- [TEXTO FORNECIDO]
::::

Por Amir Labaki
Aos 84 anos, aparentando dez a menos, Vladimir Carvalho participa até o próximo domingo (14)
do júri da competição brasileira do É Tudo Verdade 2019 – 24o Festival
Internacional de Documentários. Reprisa assim sua atuação como jurado da
primeira disputa do evento, em sua segunda edição, em 1997. Entre estes
22 anos, honrou-nos lançando longas-metragens em disputas, foi
celebrado com uma retrospectiva por seus 80 anos, em 2015, e participou
de incontáveis debates nas sedes em São Paulo e Rio de Janeiro e durante
itinerâncias no Recife e em Brasília, onde fixou residência há quase
meio século.
A
participação no júri, tendo por colegas a professora de cinema Sheila
Schvarzman e o diretor Cristiano Burlan, criou a oportunidade para
Vladimir lançar em São Paulo o DVD de seu mais recente documentário,
“Cícero Dias, O Compadre de Picasso” (Bretz Filmes, R$ 49,90). Em
parceria com o IMS-SP, a tarde de autógrafos no domingo passado (7) foi
aberta por um bate-papo com o público, que tive o privilégio de mediar.
Durante
quase uma hora, o diretor paraibano de “A Bolandeira” (1968) e
“Conterrâneos Velhos de Guerra” (1991) entreteve a plateia com memórias e
reflexões. Remeteu a um debate familiar de 1948 entre seu pai e um tio,
sobre o escândalo provocado pela primeira exposição de Cícero Dias
(1907-2003) no Recife após uma década de estadia parisiense, marcada por
sua guinada abstracionista, o interesse aceso em torno da obra do
pintor de “Eu Vi o Mundo ... Ele Começava no Recife” (1931).
Mais
de meio século mais tarde, contou Vladimir, uma viagem para participar
em 2005 do festival Paris Cinéma ofertou-lhe a oportunidade, não
planejada, de gravar as duas primeiras fitas mini-DV que catalisariam
seu documentário. Aqueles primeiros registros documentavam a grande
exposição de Cícero então em cartaz na Maison de L’Amérique Latine e o
ateliê ainda preservado do pintor, além de entrevistas com sua viúva,
Raymonde (1918-2013), e sua filha, Sílvia.
Uma
hora antes do debate, conversei com Vladimir exclusivamente para esta
coluna. Comecei perguntando-lhe o que mudara na cena documental no
Brasil no intervalo de duas décadas entre suas participações no júri.

::::

- [LINHAS FORNECIDAS]
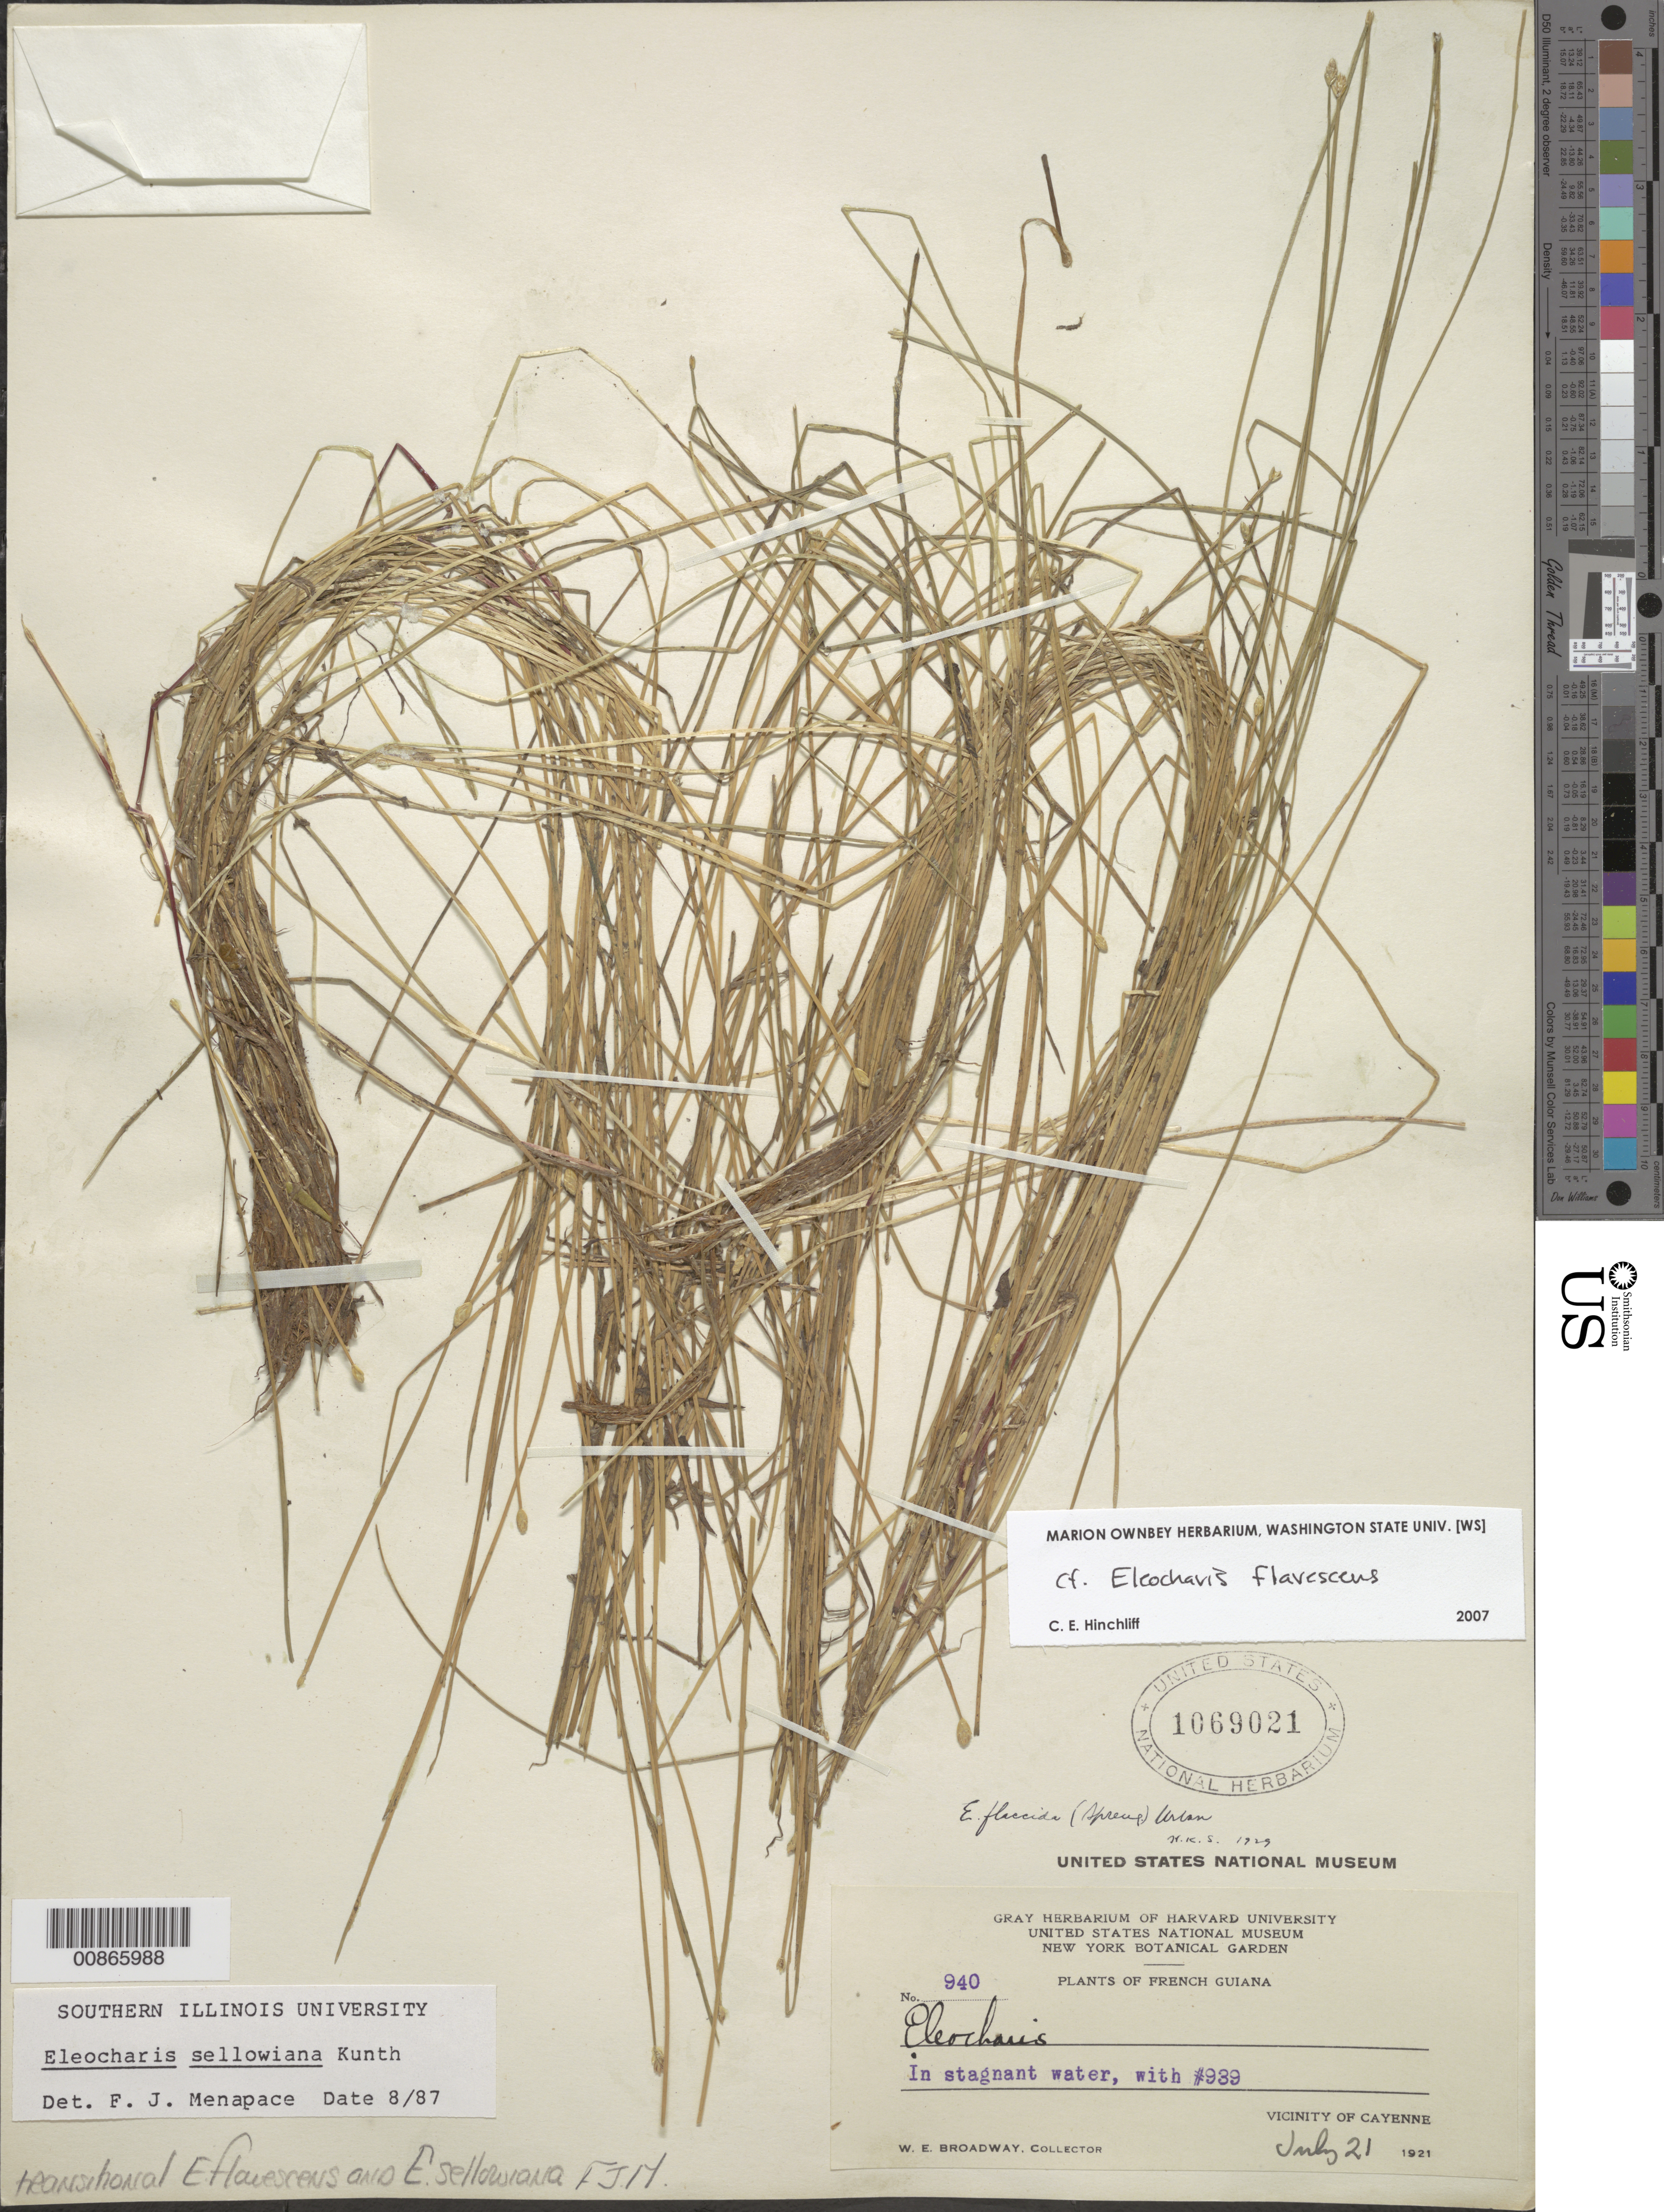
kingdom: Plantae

::::

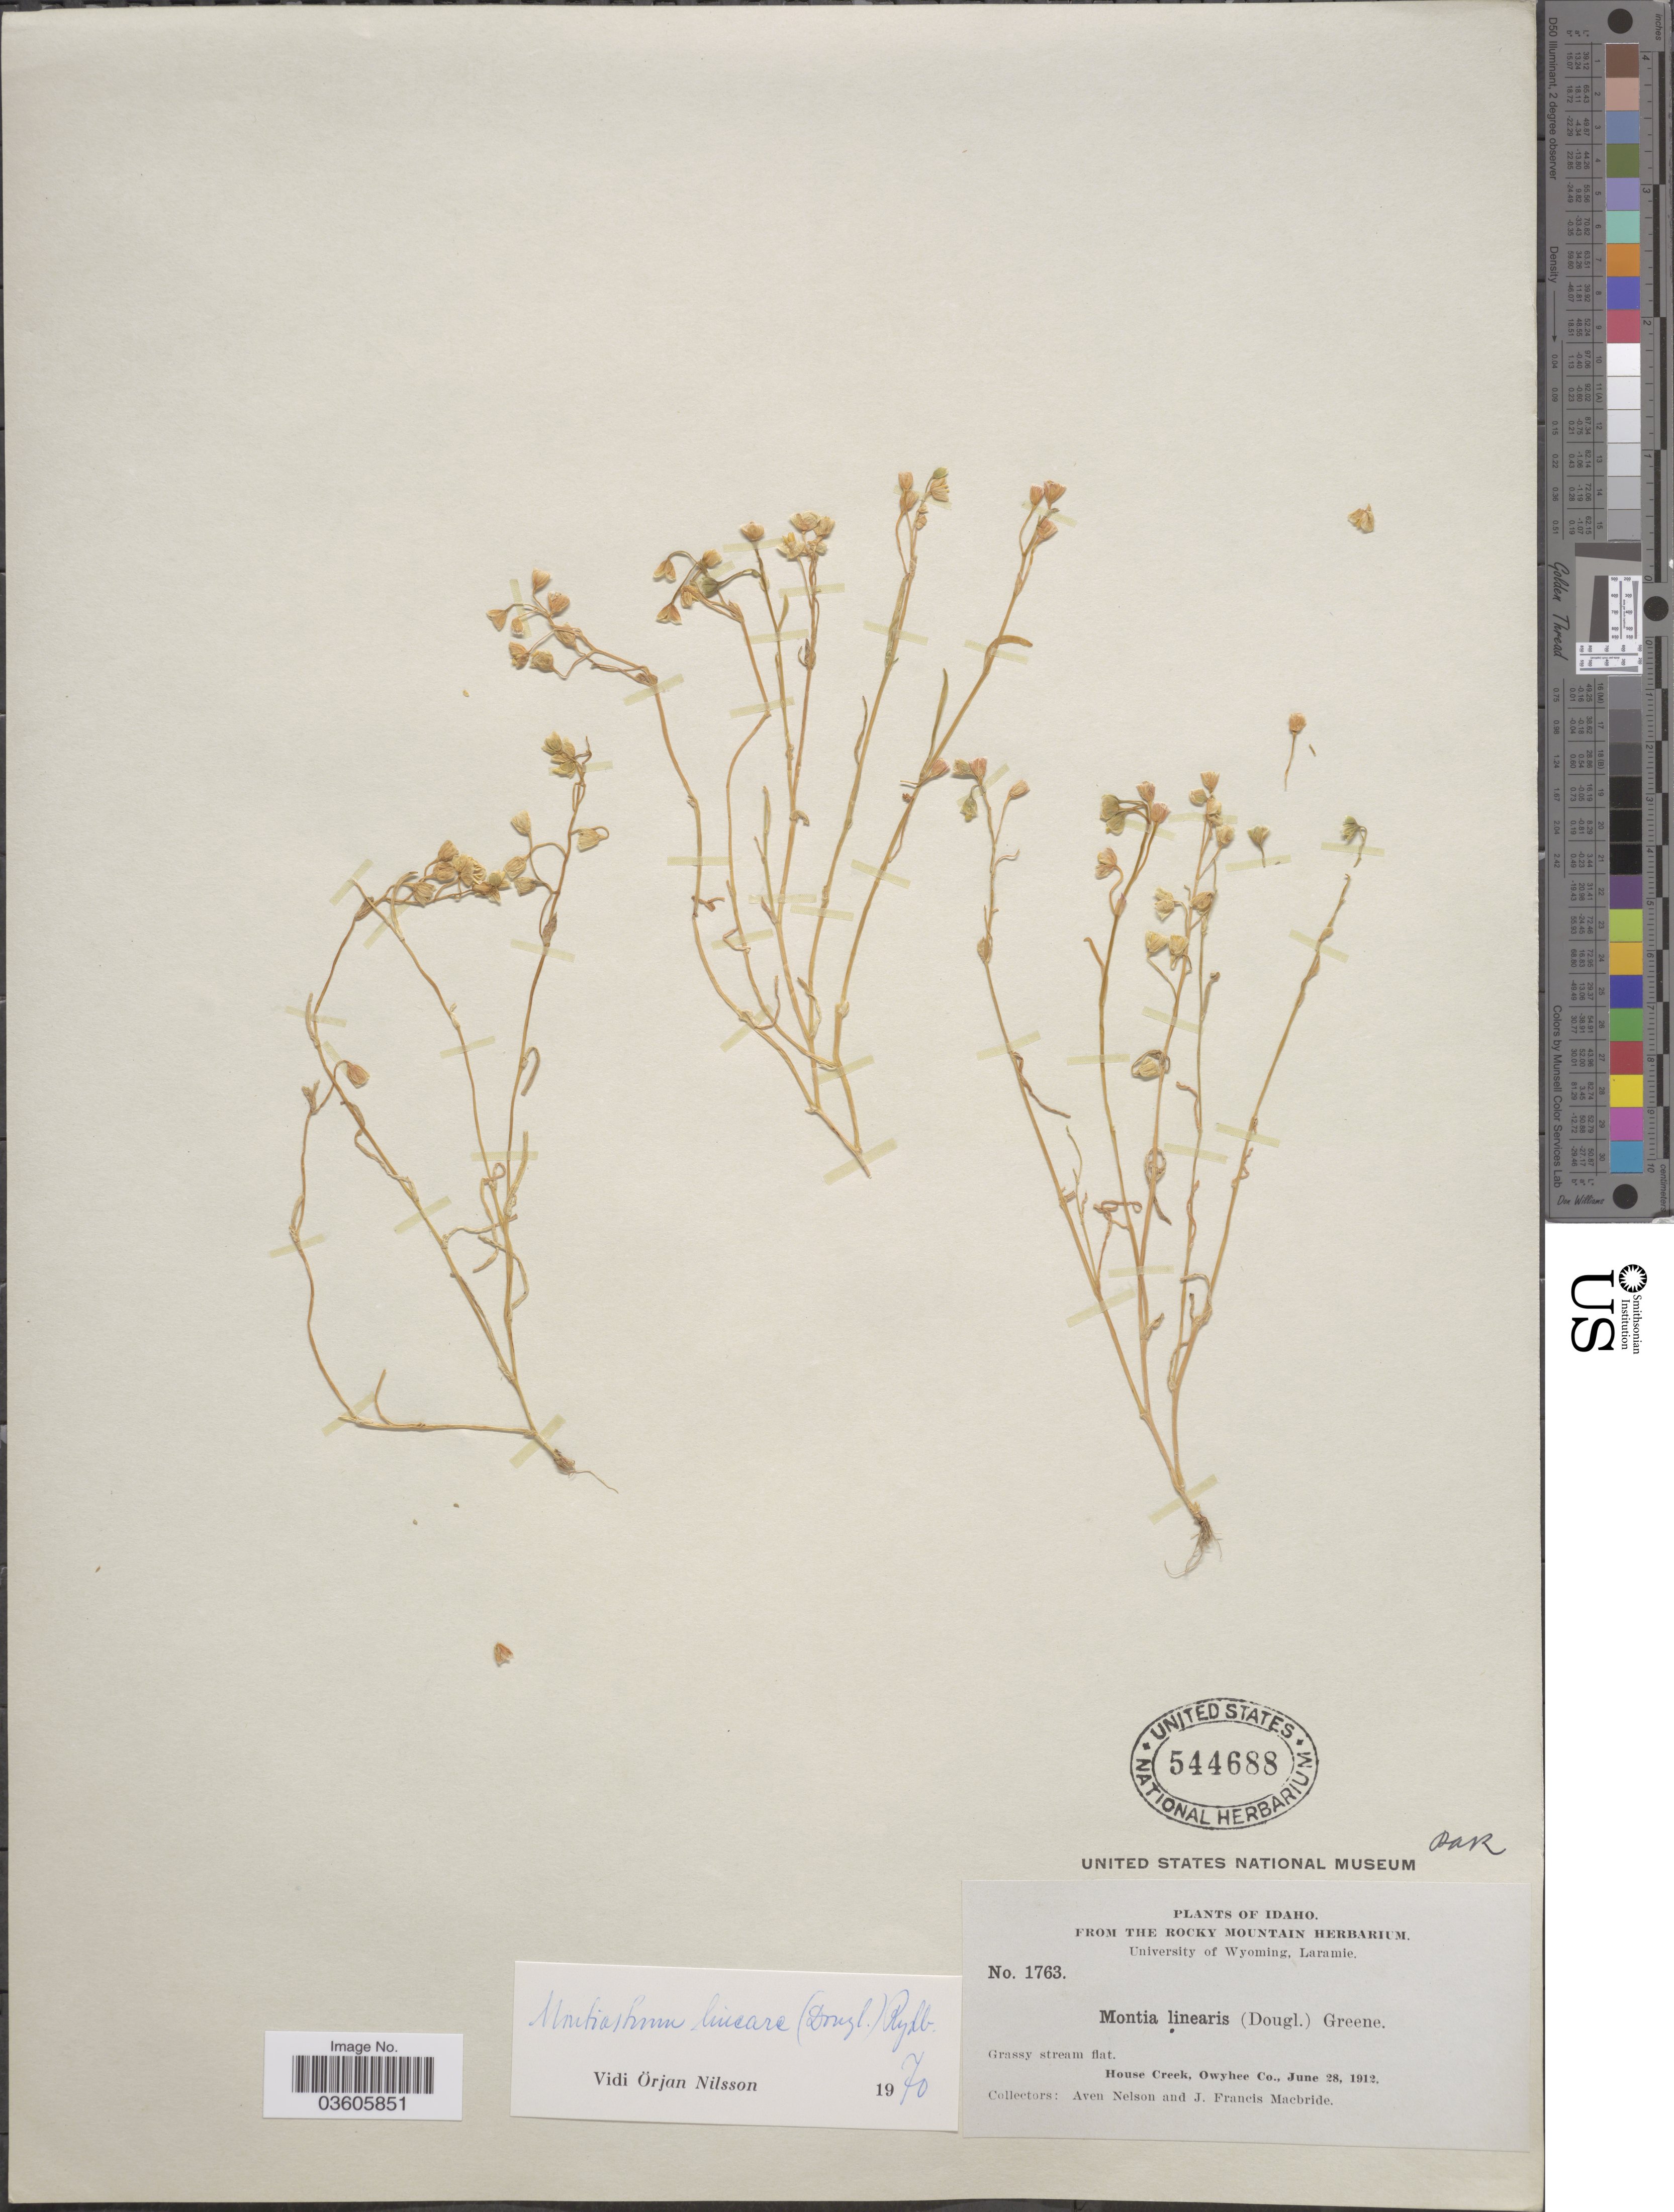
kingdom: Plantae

::::

- [ENUNCIADO PROPOSTO] Dê continuidade ao texto sobre Vladimir Carvalho, retomando-o logo após a última frase apresentada. As linhas acima formam um material à parte, independente do texto.

- [RESULTADO DA TAREFA]
Ele destacou como o festival estabeleceu “uma plataforma” que “deu nova
visualidade aos documentários. “A área da distribuição e da exibição vai
cedendo e vendo nossos filmes com outra ótica”, sustenta.
Estas
duas décadas foram as da superação da tradicional produção
cinematográfica com película cinematográfica pela gravação digital.
Indago a ele, que desenvolveu sua obra durante quase meio século em
filme, qual foi o impacto. “O digital, para nós que fazemos
documentário, foi uma mão na roda”, comemora. “Você filma vendo o
resultado. Você começa até a montar. Você monta filmando”, destaca.
Seu
novo projeto é um documentário de longa-metragem sobre o líder
comunista baiano Giocondo Dias (1913-1987), que liderou o ainda PCB como
seu secretário-geral desde a abertura em 1980 até pouco depois da
redemocratização com o fim do regime militar em 1985. “O título
provisório é ‘Giocondo Dias: Ilustre Clandestino’. Ele viveu mais de
metade da vida se escondendo, usando outros nomes, nomes de guerra, não
tinha paradeiro”.
“Foi
uma educação pela pedra”, explica Vladimir, ele mesmo um ex-membro do
antigo PCB. “Como simples cabo, ele foi baleado, em 1935, atropelando um
soldado que ia atirar no governador”, durante a chamada Intentona
Comunista no Rio Grande do Norte, que teve Giocondo como um dos líderes
militares em Natal.
“Desenvolveu-se
um homem que não acreditava na saída pela luta armada. Foi tido como um
antípoda de Prestes, foi perseguido dentro do próprio partido.
Amicíssimo, irmão de Marighella, era diametralmente divergente dele. Ele
faz esta travessia vendo um horizonte de democracia. É uma trajetória
ideológica de ‘não às armas’”.
Como
realizar um filme sobre um militante condenado à invisibilidade pela
vida na clandestinidade? “Isso se sente no filme”, reconhece o cineasta.
“Apelei para fotografias e testemunhas de companheiros dele. Estou
trabalhando há dois anos. Já editei. Estamos negociando direitos
autorais de arquivos de imagem e música”.
“Vou
fazer este filme em memória de meu pai”, confessa, ao fim do papo. Luiz
Martins de Carvalho, lembrou Vladimir num texto de 2013, foi “um bom
militante do Partido”.
“Ele
era um homem de sete instrumentos. Foi vereador em Itabaiana, na
Paraíba, pós-1947, já pelo PSD. Eu me lembro de meu pai, com um
candeeiro, lendo a primeira edição de ‘O Cavaleiro Da Esperança’ (a
biografia romanceada de Prestes escrita por Jorge Amado). Morreu aos 39
anos, muito cedo. Eu o escuto. Ele está aqui. Meu pai é uma matriz.
Muito pouca coisa me foi acrescentada depois. Foi a influência mais
forte. Absoluta”.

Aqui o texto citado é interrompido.